135. The conditions set out in new section 21G(3) broadly correspond to those found in section 20(4) of the DDA in relation to service providers, but have been adapted to suit the circumstances of private clubs. Subsection (4) provides that any cost of affording a disabled person access to a benefit, facility or service which results from a duty under section 21H shall be disregarded for the purposes of subsection (3)(e), (f) and (g). Under new subsection (5), the Secretary of State may, by regulations, add to, amend or omit any of the conditions set out in new subsection (3) or provide for them not to apply in prescribed circumstances. This power is intended to enable the Secretary of State to adapt the conditions, should this prove necessary, following consultation.

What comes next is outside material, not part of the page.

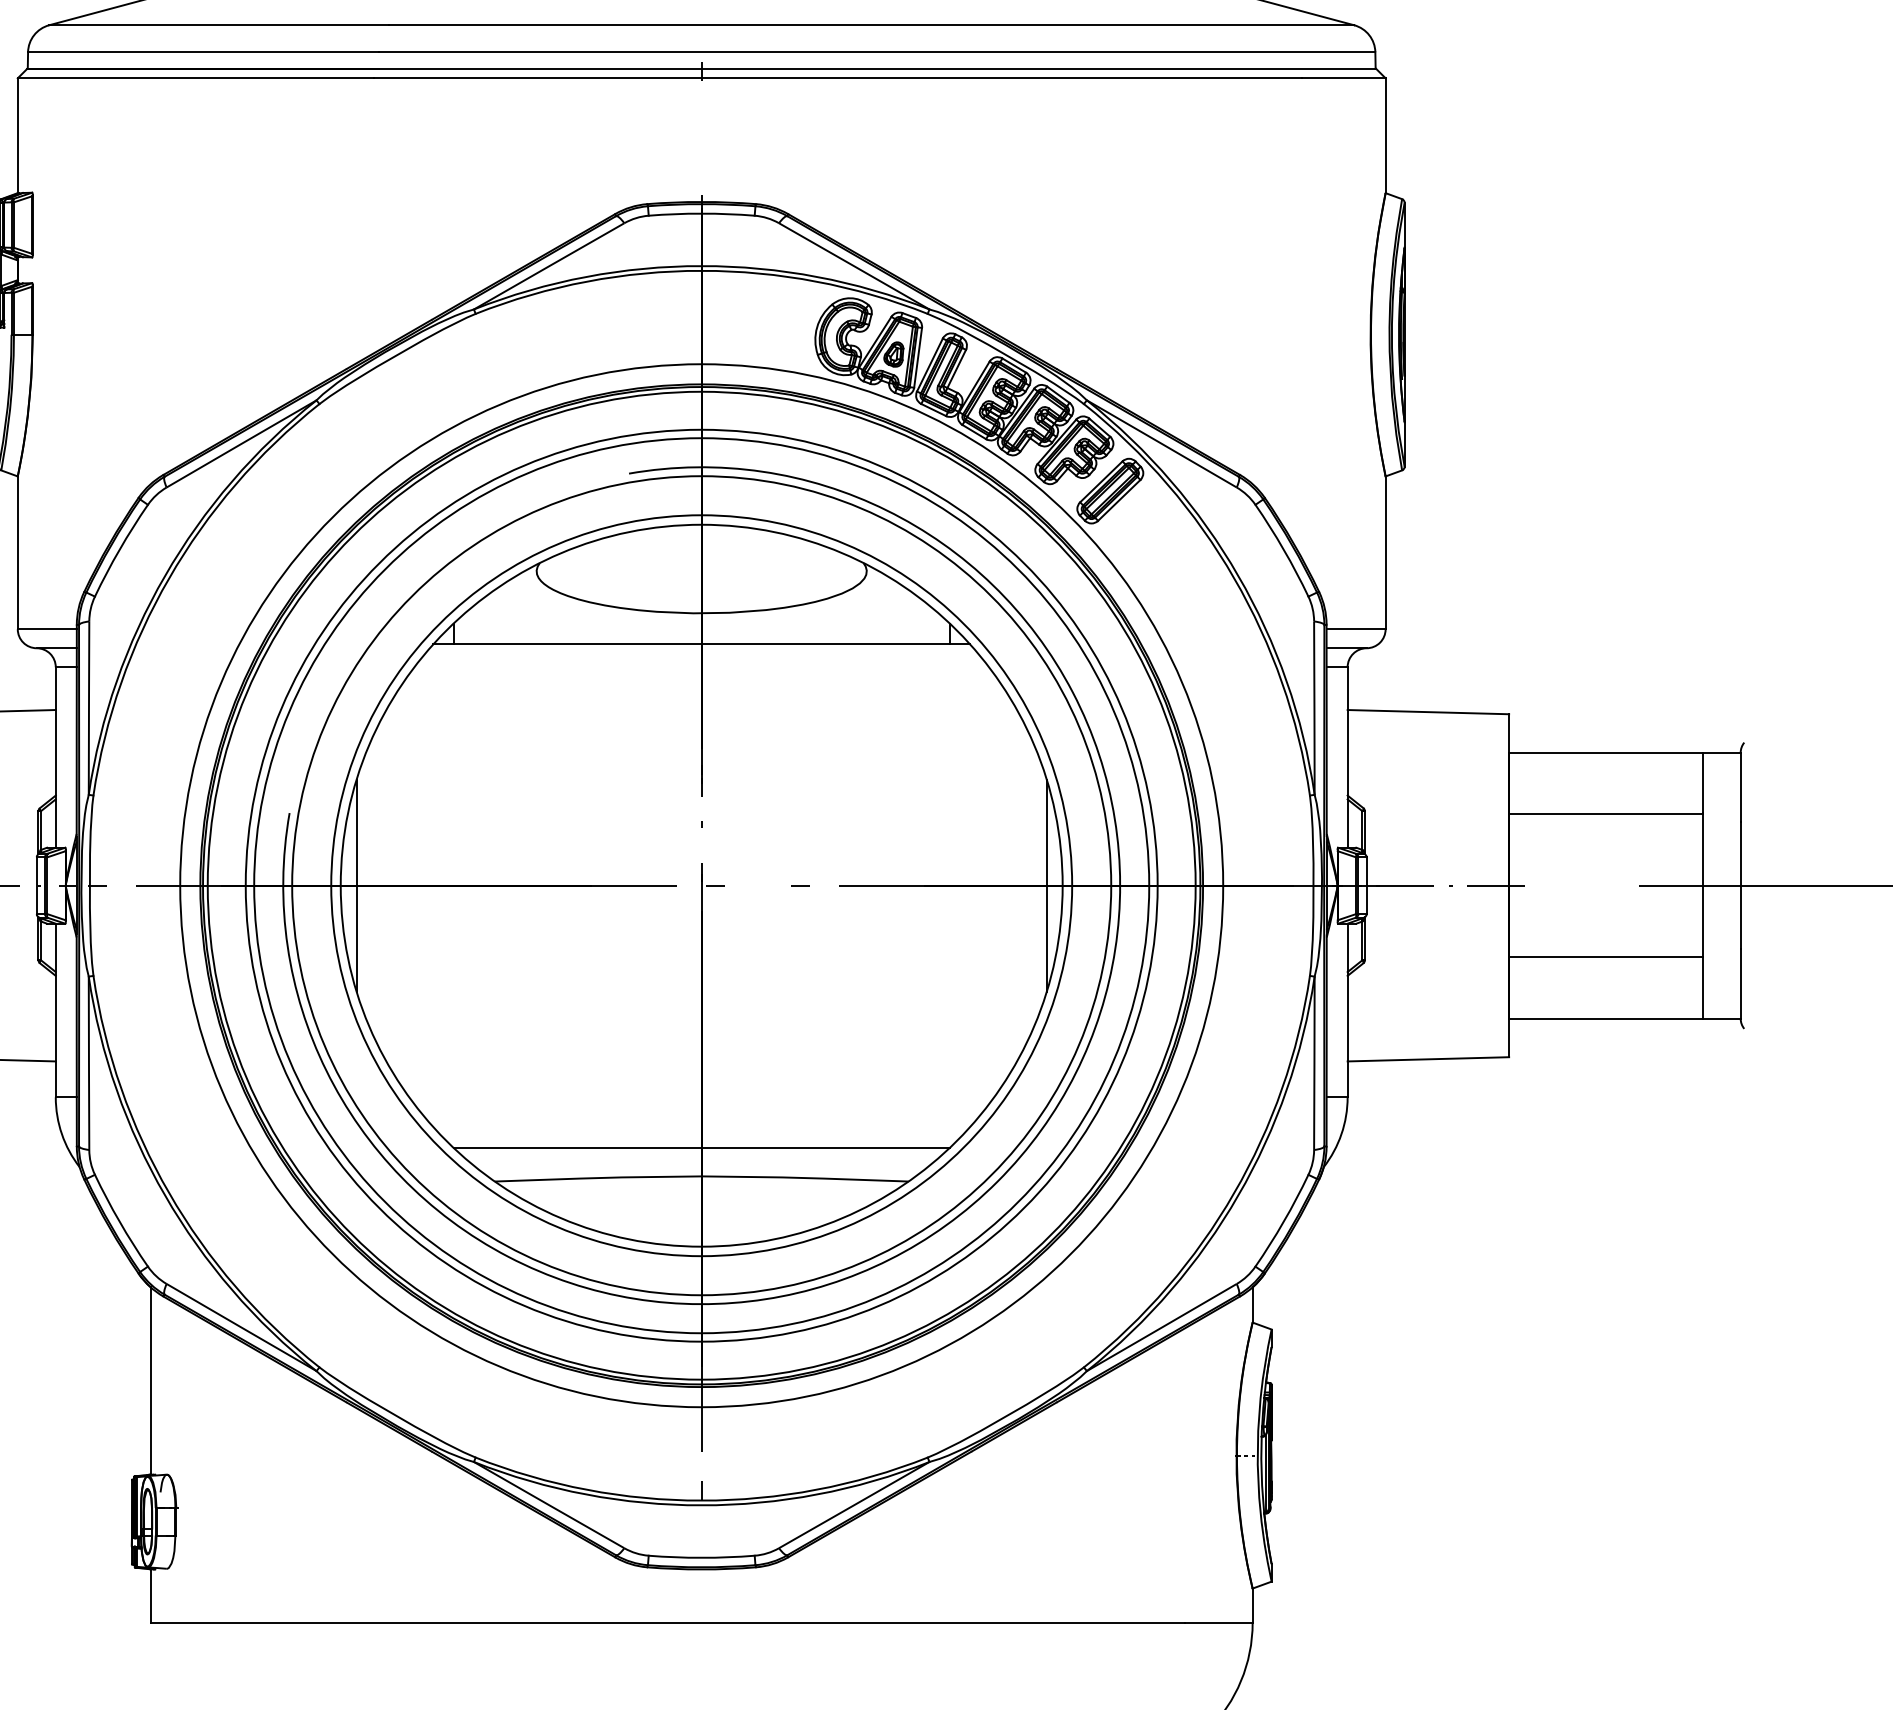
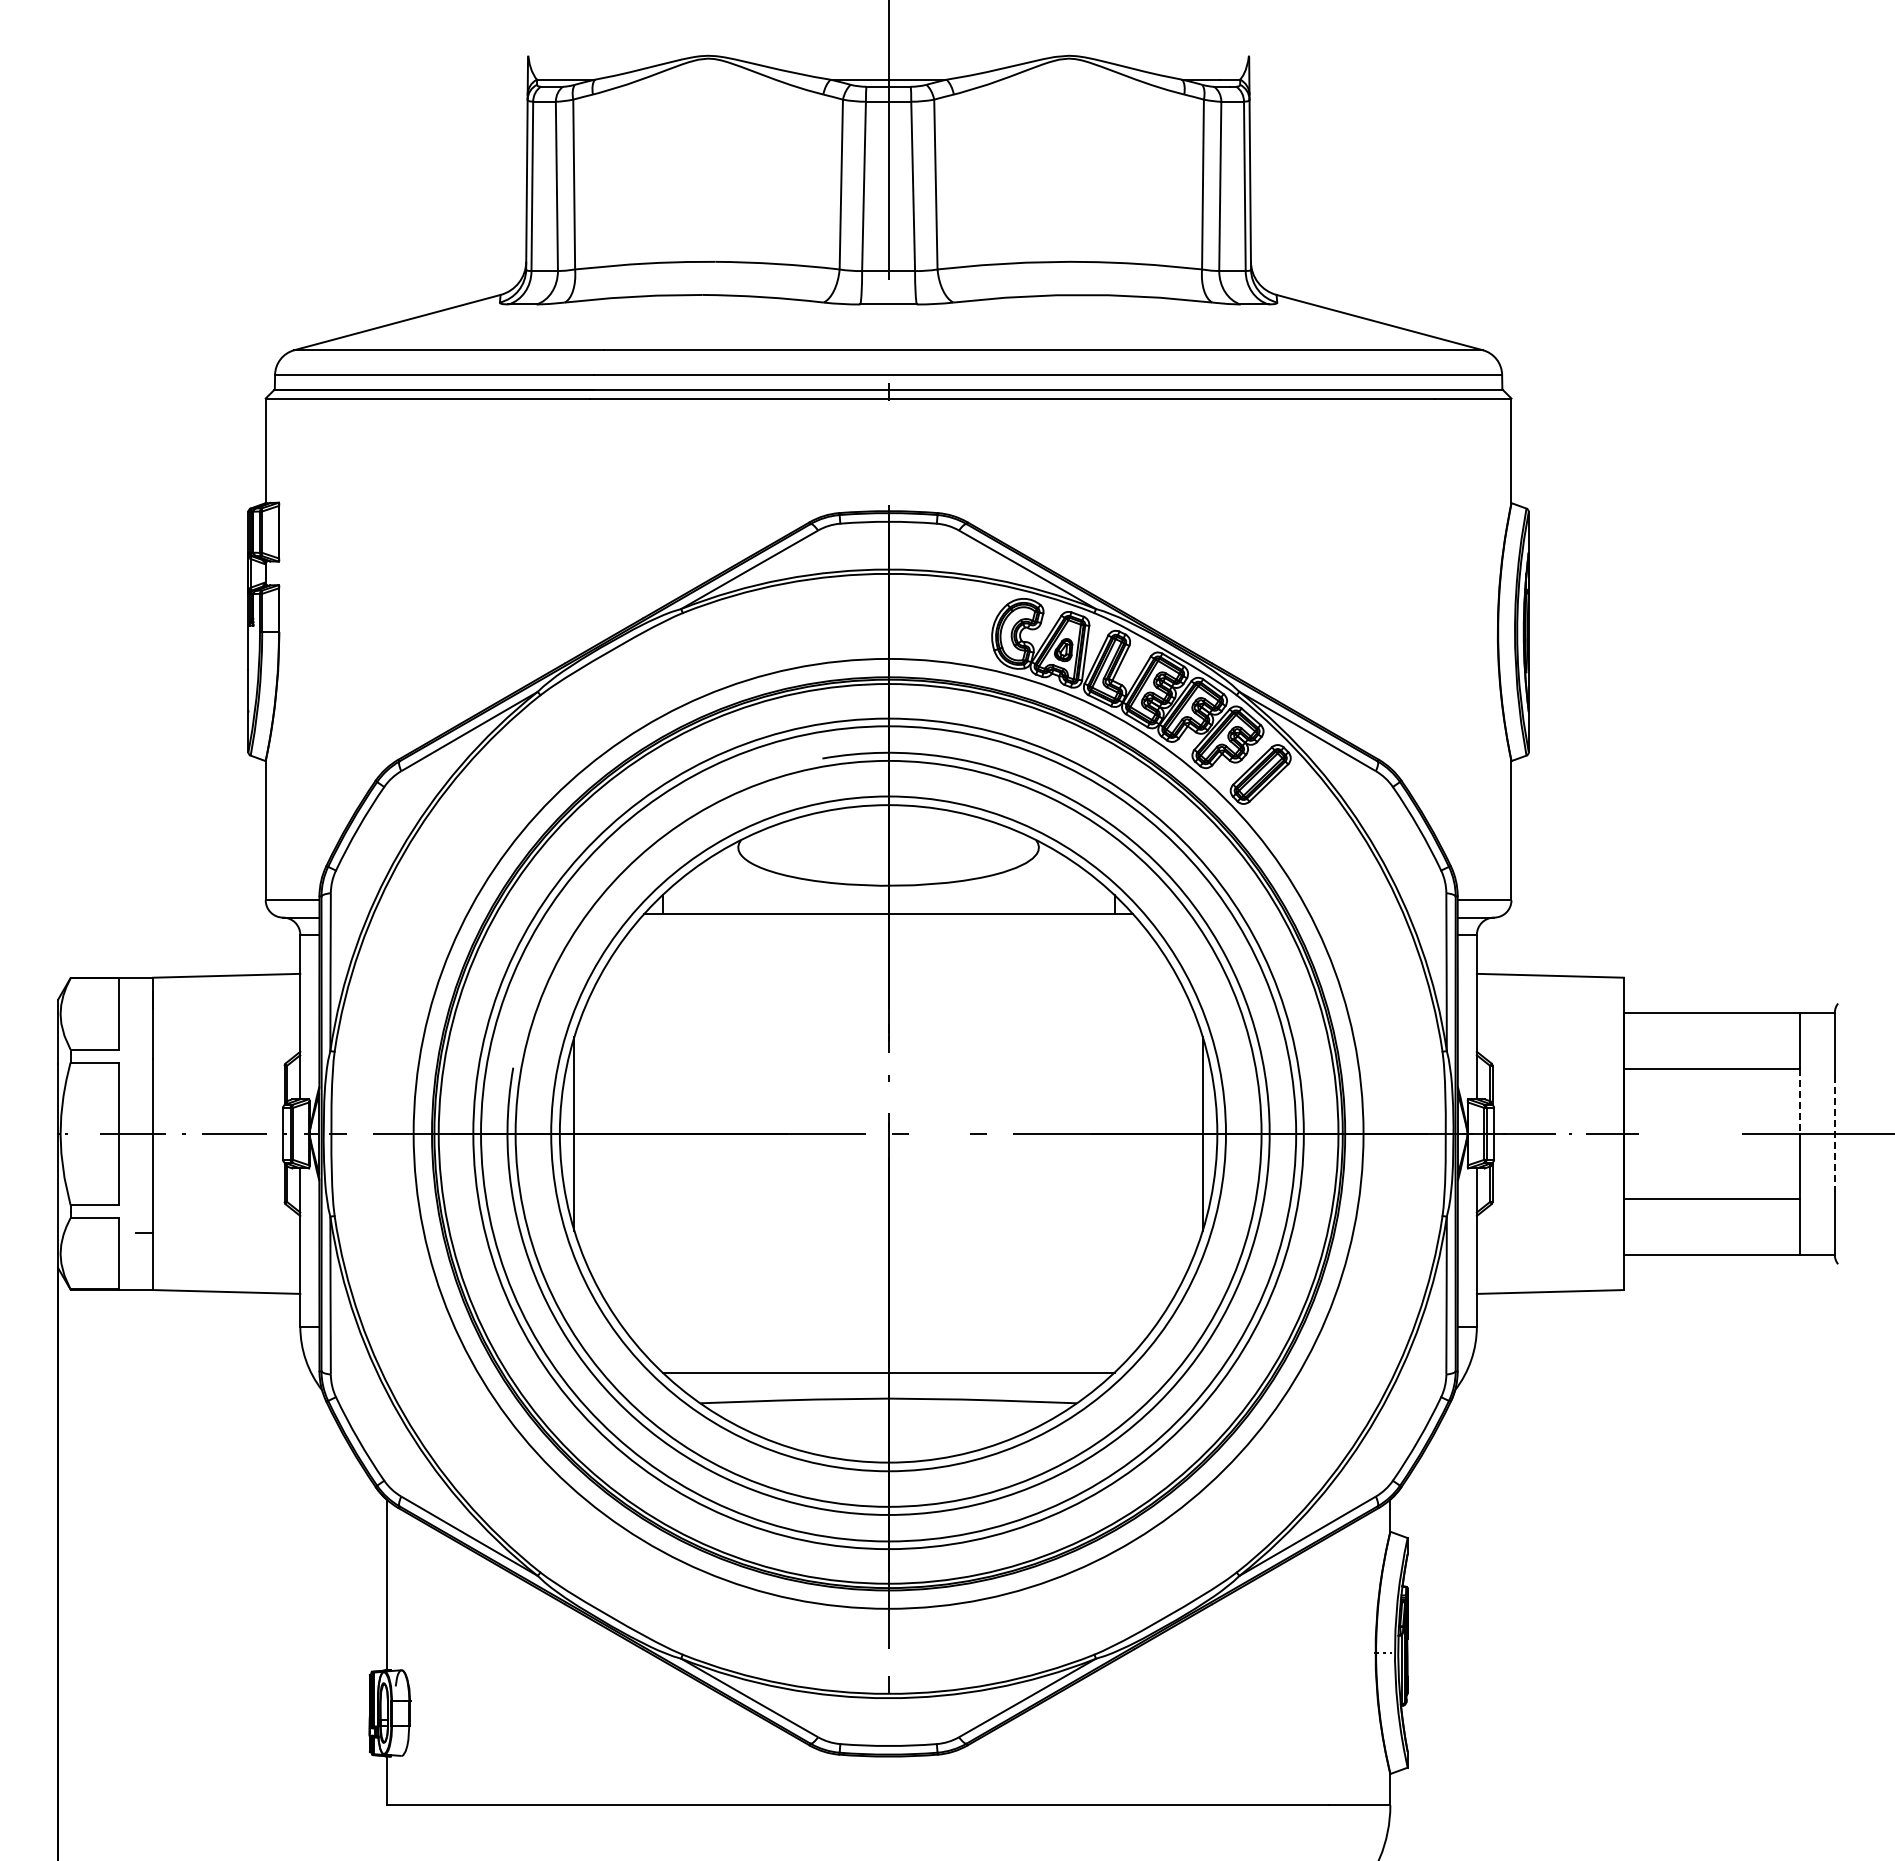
line: (1702, 850) -> (1800, 1101), solid -> dashed
line: (1740, 886) -> (1834, 1134), solid -> dashed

136. New section 21G(6) provides that an association also discriminates against a disabled person if it fails to comply with a duty to make adjustments imposed on it by new section 21H and it cannot show that such a failure is justified. New section 21H(1) and (2) enable the Secretary of State to make regulations prescribing the circumstances in which associations will be under a duty to make reasonable adjustments (which could include the alteration of physical features or the provision of an auxiliary aid). The first exercise of that regulation-making power will be subject to the affirmative resolution procedure (see paragraph 33(5) of Schedule 1 described below).
137. As the Secretary of State is consulting ("Consultation on private clubs; premises; the definition of disability and the questions procedure", December 2004, Cm 6402) before imposing such duties, the Bill's provisions set out only the framework of this duty. It is not expected that the duties to be imposed by regulations made under new section 21H will go further than those which providers of goods, services or facilities are under by reason of section 21 of the DDA. In addition, it is expected that regulations will make provision for failure to make a reasonable adjustment to be justified in circumstances corresponding to circumstances set out in new section 21G(3).
138. New section 21J defines "member", "associate" and "guest" for the purposes of sections 21F to 21H. A member is a person who belongs to the association by virtue of his admission to membership as provided for by its constitution. An associate is defined as a person who, although not a member of the association, has some or all of the rights enjoyed by members under its constitution.
139. Subsection (2) provides that a guest of an association includes a person who is invited by a member or associate of the association with the permission of the association. The following are examples of persons who might be considered to be guests of an association: a disabled partner of a member invited to a club's annual dinner or other festive occasion; a member's adult son who has a severe learning disability and who joins his parents for a drink in a social club on a Saturday night. It is not intended to include a person who is invited onto the premises by the association in the course of their trade, such as a food and drink delivery-van driver or a plumber.
140. Subsection (3) enables the Secretary of State to make regulations setting out the circumstances in which a person is to be treated as being, or not to be treated as being, a guest of the association for the purposes of sections 21F to 21H. The power might be used, for example, in the case of associations which operate over the Internet in order to define what is meant by a "guest" should this prove problematic in practice.